Duisburg muss und wird Folgen haben. Diese Folgen sind eine kritische Analyse der Sicherheit und des Planungs- und Genehmigungsverfahrens, auf dem diese basiert. Diese Folgen betreffen die Verantwortung - politisch ebenso wie organisatorisch. Doch obwohl bestimmte Politikerkreise mit Sicherheit schon entsprechende Reden entwerfen, darf und wird Duisburg nicht zur Pauschalbegründung eines mit dem Hammer präsentierten Verbots werden. Wie auch immer solche Verbote formuliert sein mögen: Sie bringen nichts. Feiert nicht mehr, sagt alles ab, kommt nicht mehr in Massen zusammen, dann kann auch nichts geschehen? Völliger Unsinn.

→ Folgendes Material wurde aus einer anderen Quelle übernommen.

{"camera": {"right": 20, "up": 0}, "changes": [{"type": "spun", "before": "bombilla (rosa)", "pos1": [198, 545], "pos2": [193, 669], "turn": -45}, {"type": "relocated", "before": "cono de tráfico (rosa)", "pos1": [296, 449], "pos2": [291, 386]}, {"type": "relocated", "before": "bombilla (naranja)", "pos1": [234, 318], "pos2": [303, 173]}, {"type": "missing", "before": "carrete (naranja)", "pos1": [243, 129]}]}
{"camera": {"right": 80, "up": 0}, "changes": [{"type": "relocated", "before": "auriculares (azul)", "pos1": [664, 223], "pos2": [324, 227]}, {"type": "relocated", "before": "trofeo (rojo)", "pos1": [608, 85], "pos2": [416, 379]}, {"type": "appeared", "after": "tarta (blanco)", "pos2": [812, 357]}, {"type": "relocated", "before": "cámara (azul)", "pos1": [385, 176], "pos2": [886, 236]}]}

Deshalb war es richtig, die Nature One nicht abzusagen. Und es war auch wichtig. Weil es nicht darum gehen darf, aus einem Angstreflex heraus abzusagen, sondern darum gehen muss, zu erkennen, was in Duisburg so furchtbar schief gelaufen ist.

Der Profi-Fußball hat ebenfalls unfassbare Katastrophen erlebt. 1985 starben bei einer Massenpanik im Brüsseler Heysel-Stadion 39 Menschen, 1989 wurden im Hillsborough-Stadion im englischen Sheffield 96 Menschen geradezu zerquetscht. Beide Tragödien haben den Fußball für immer verändert. Sicherheit wurde völlig neu definiert und zur höchsten Priorität der Stadiongestaltung.

Auch Duisburg wird viele Dinge verändern, in den Köpfen ebenso wie hoffentlich in den Anforderungen eines Genehmigungsverfahrens. Bei aller gebotenen Trauer und Pietät darf die Party dennoch weitergehen. So wie es auch beim Fußball war.